Segment Open

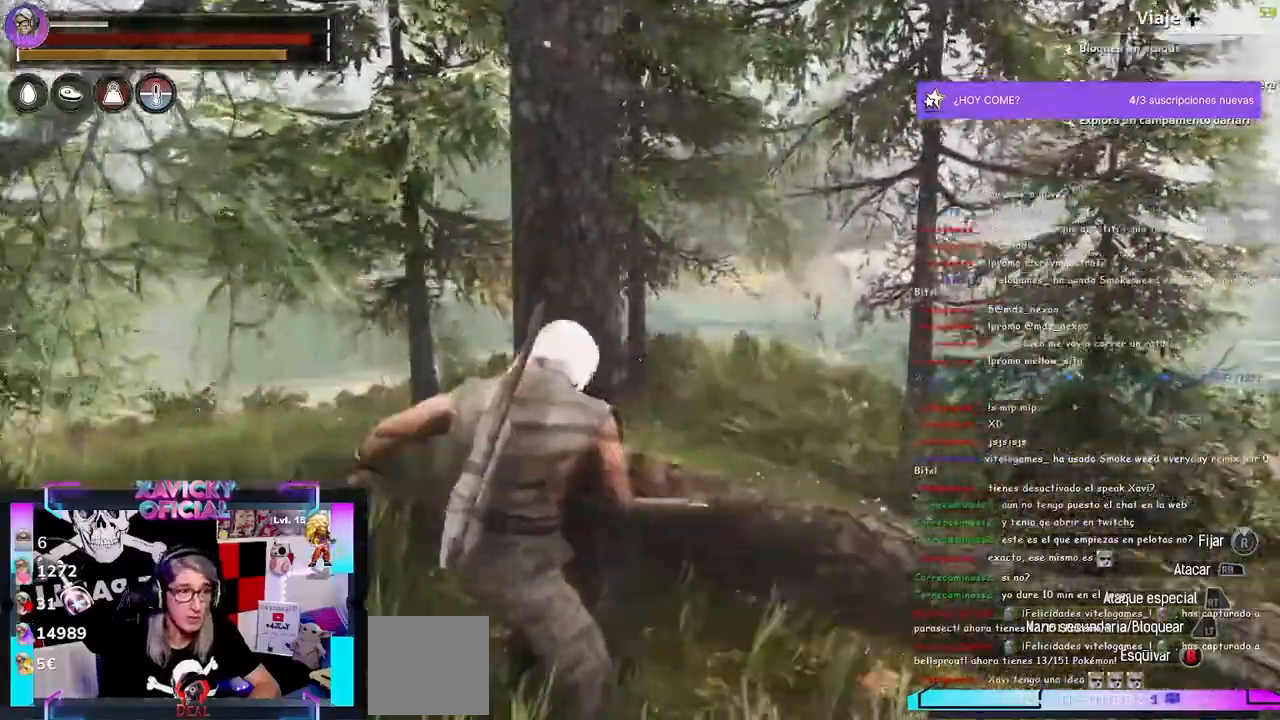
{"buttons": ["R2"], "left_stick": "center", "right_stick": "left", "events": []}
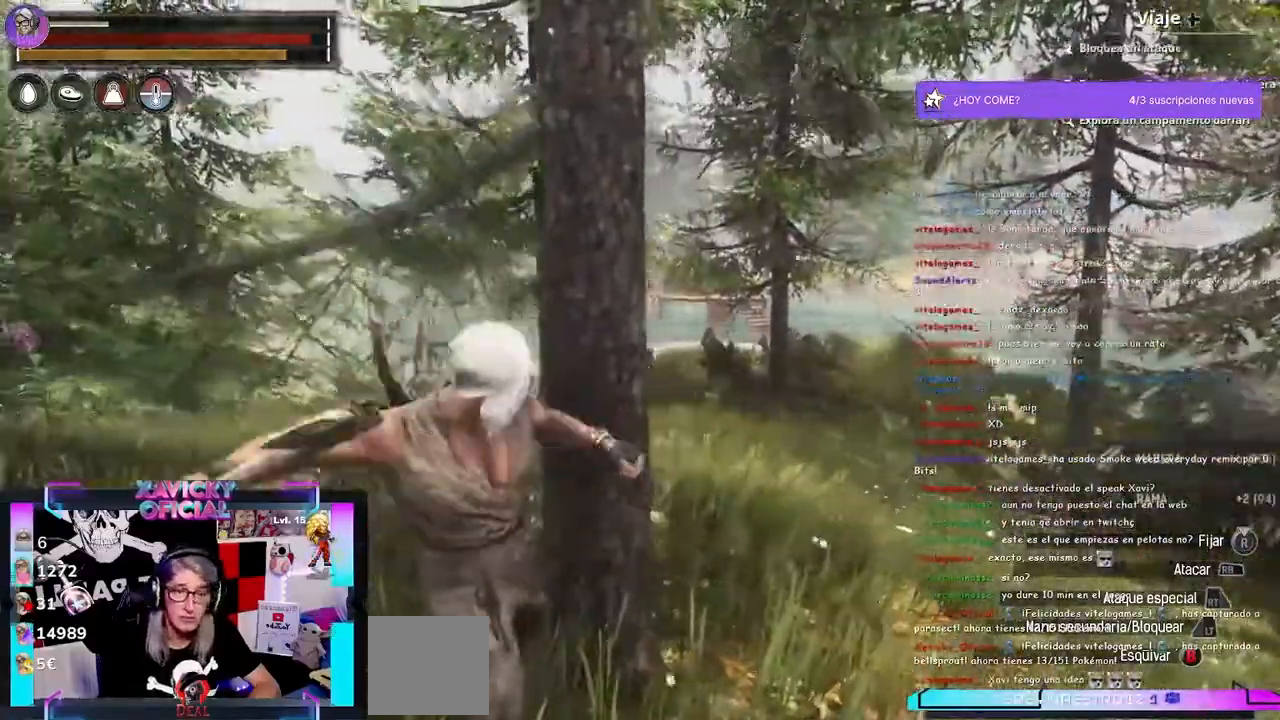
{"buttons": ["R2"], "left_stick": "center", "right_stick": "left", "events": []}
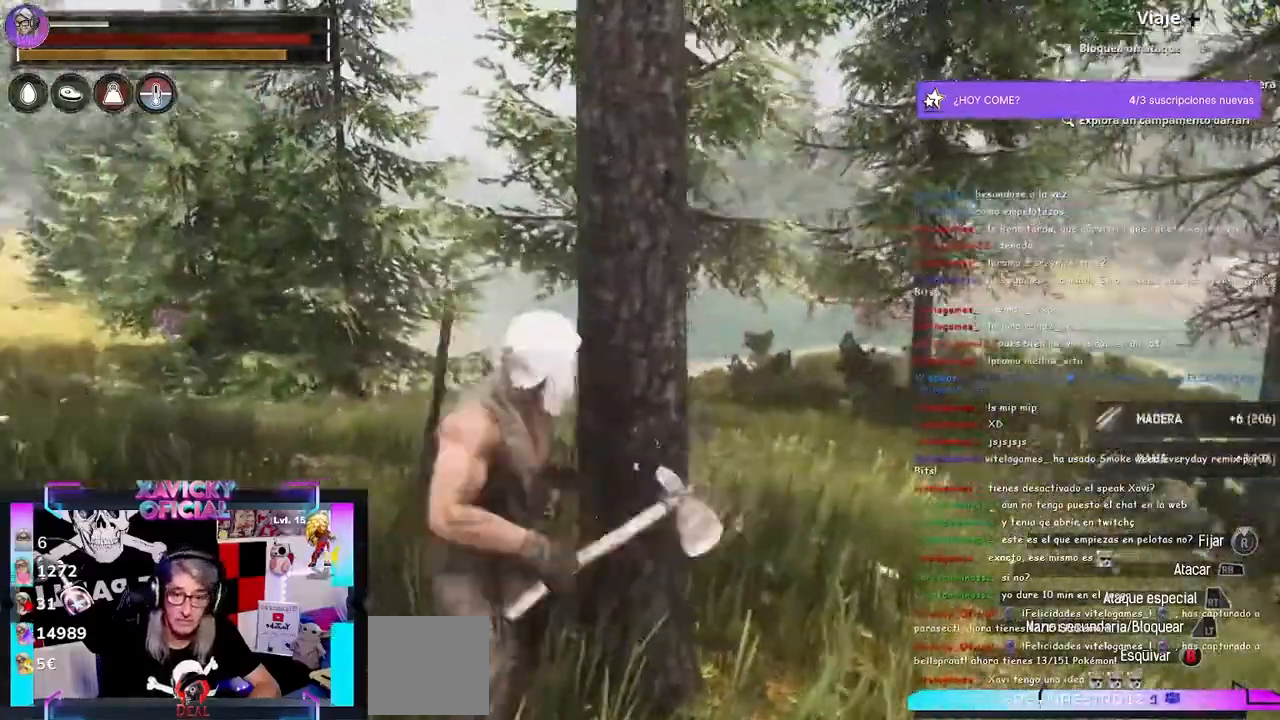
{"buttons": ["R2"], "left_stick": "center", "right_stick": "left", "events": []}
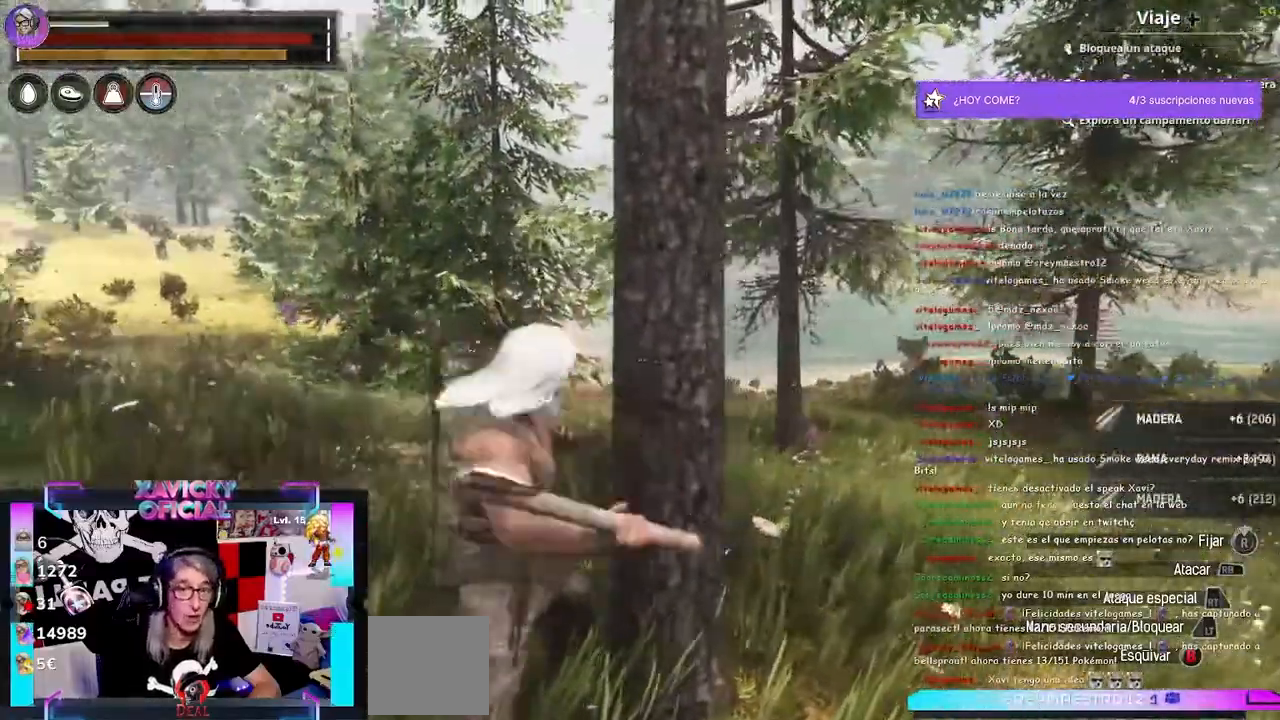
{"buttons": [], "left_stick": "center", "right_stick": "center", "events": [[167, "R2", "up"], [333, "START", "down"], [400, "right_stick", "center"], [467, "START", "up"]]}
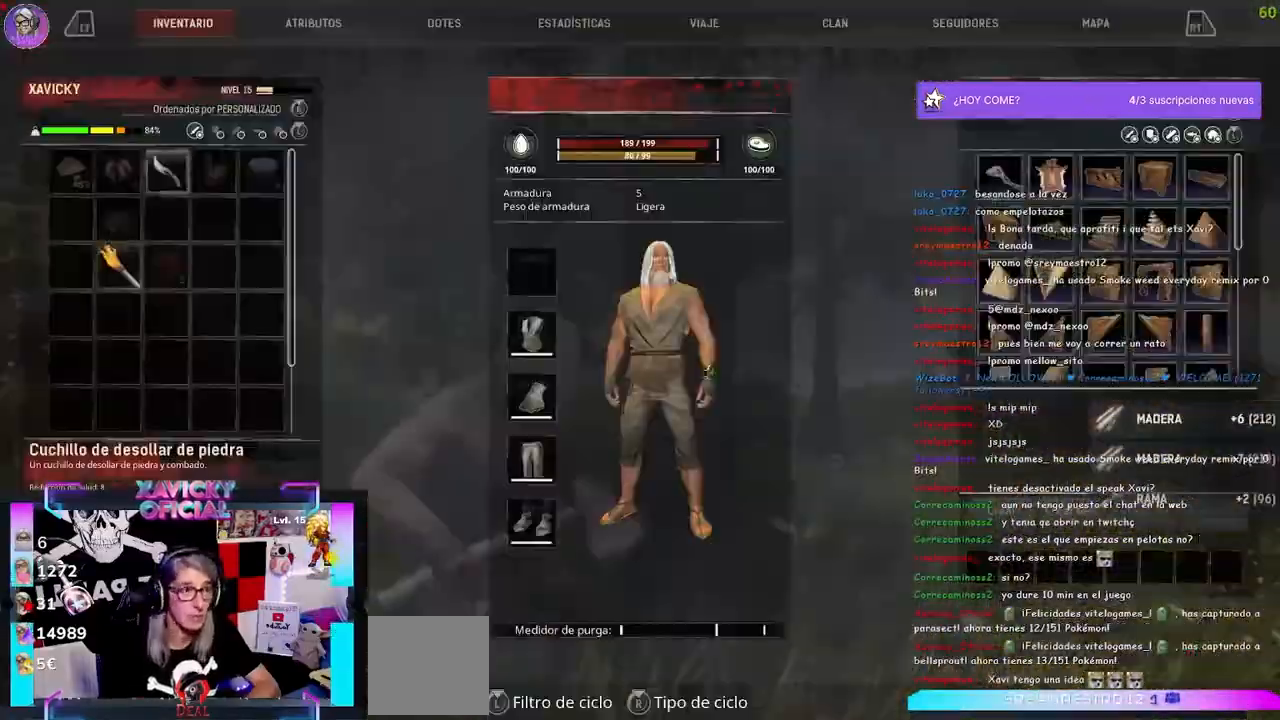
{"buttons": [], "left_stick": "center", "right_stick": "center", "events": []}
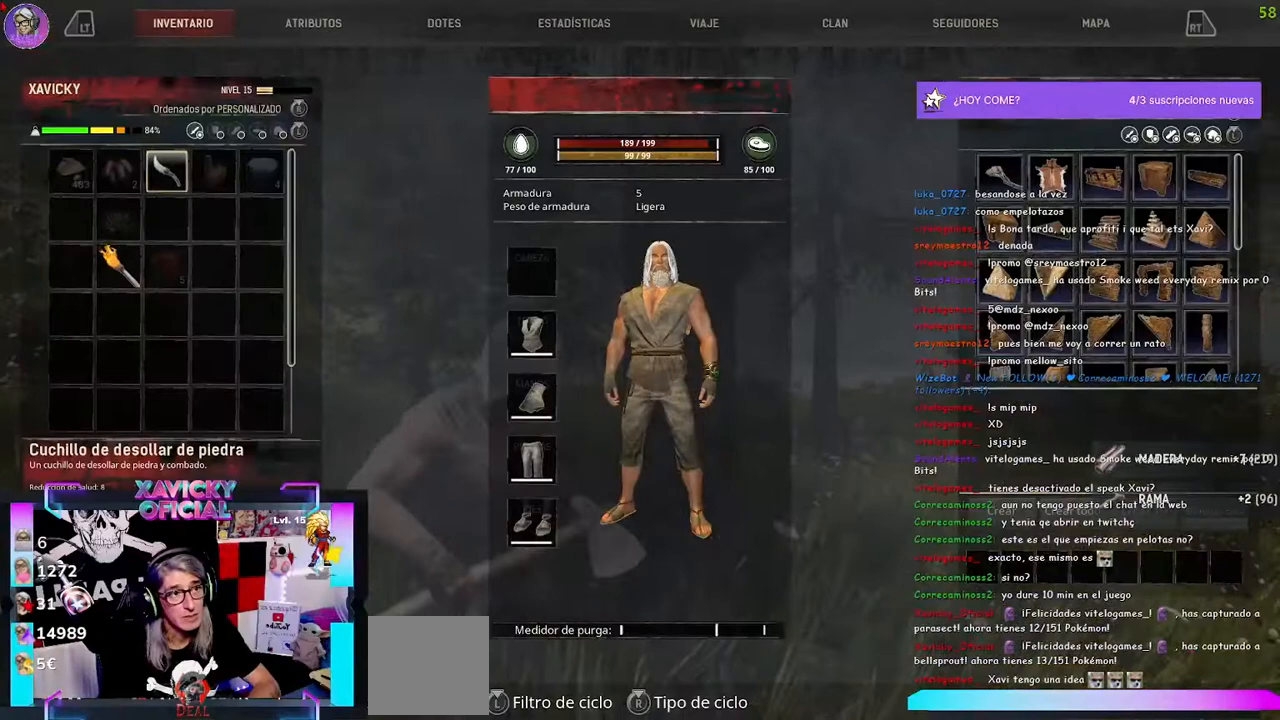
{"buttons": [], "left_stick": "center", "right_stick": "center", "events": []}
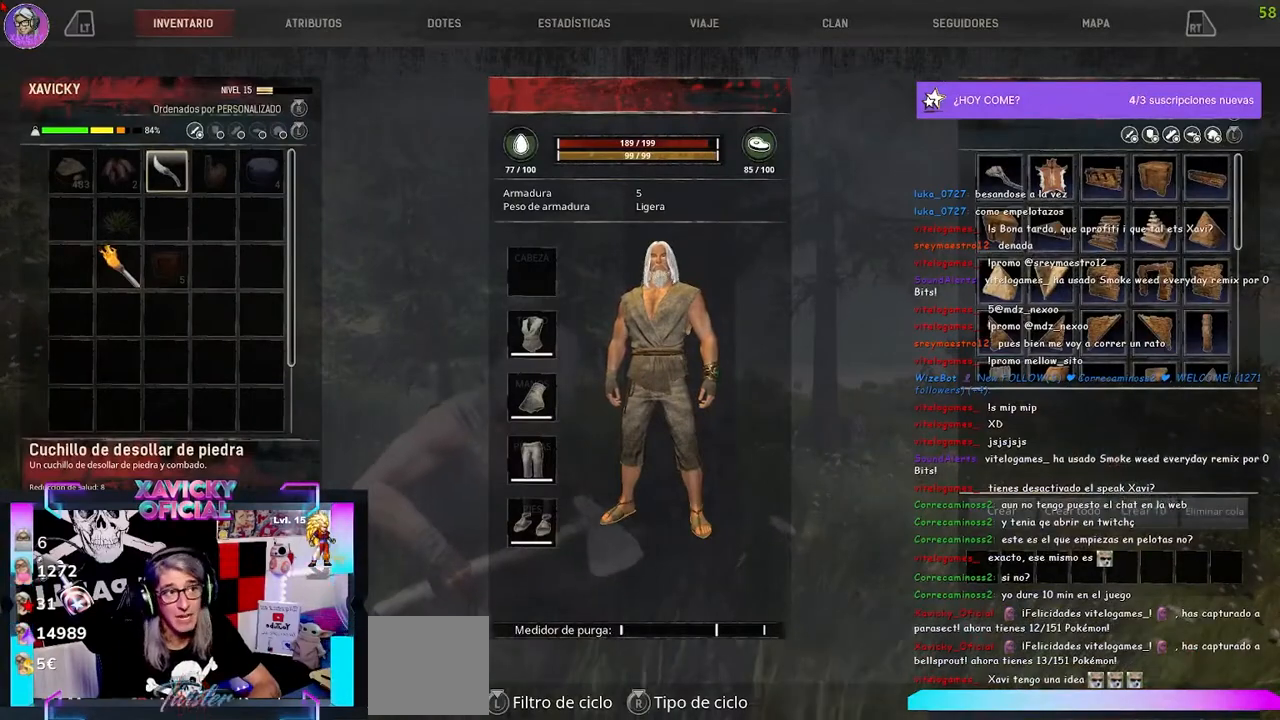
{"buttons": [], "left_stick": "center", "right_stick": "center", "events": [[200, "R2", "down"], [367, "R2", "up"]]}
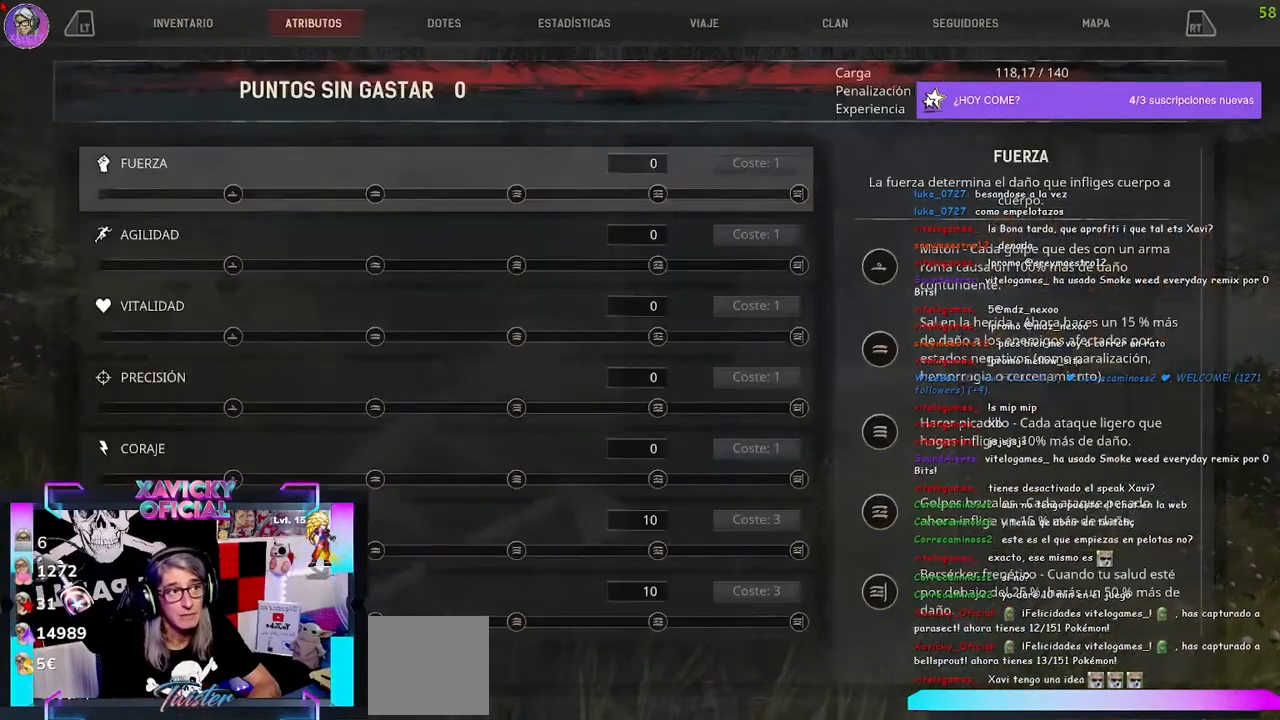
{"buttons": ["L2"], "left_stick": "center", "right_stick": "center", "events": [[467, "L2", "down"]]}
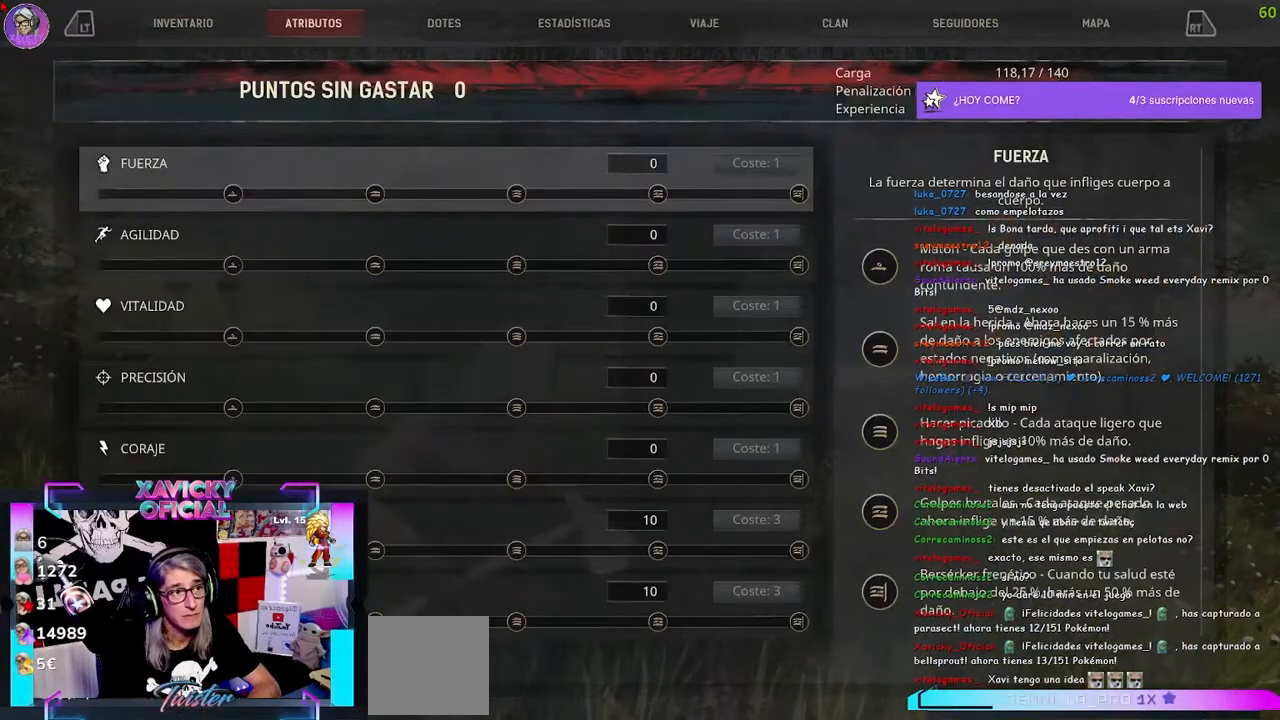
{"buttons": [], "left_stick": "center", "right_stick": "center", "events": [[167, "L2", "up"]]}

Segment Closed

Task statement.
Print the records above again exactly. Leave out the images.

Solution to this task.
{"buttons": ["R2"], "left_stick": "center", "right_stick": "left", "events": []}
{"buttons": ["R2"], "left_stick": "center", "right_stick": "left", "events": []}
{"buttons": ["R2"], "left_stick": "center", "right_stick": "left", "events": []}
{"buttons": [], "left_stick": "center", "right_stick": "center", "events": [[167, "R2", "up"], [333, "START", "down"], [400, "right_stick", "center"], [467, "START", "up"]]}
{"buttons": [], "left_stick": "center", "right_stick": "center", "events": []}
{"buttons": [], "left_stick": "center", "right_stick": "center", "events": []}
{"buttons": [], "left_stick": "center", "right_stick": "center", "events": [[200, "R2", "down"], [367, "R2", "up"]]}
{"buttons": ["L2"], "left_stick": "center", "right_stick": "center", "events": [[467, "L2", "down"]]}
{"buttons": [], "left_stick": "center", "right_stick": "center", "events": [[167, "L2", "up"]]}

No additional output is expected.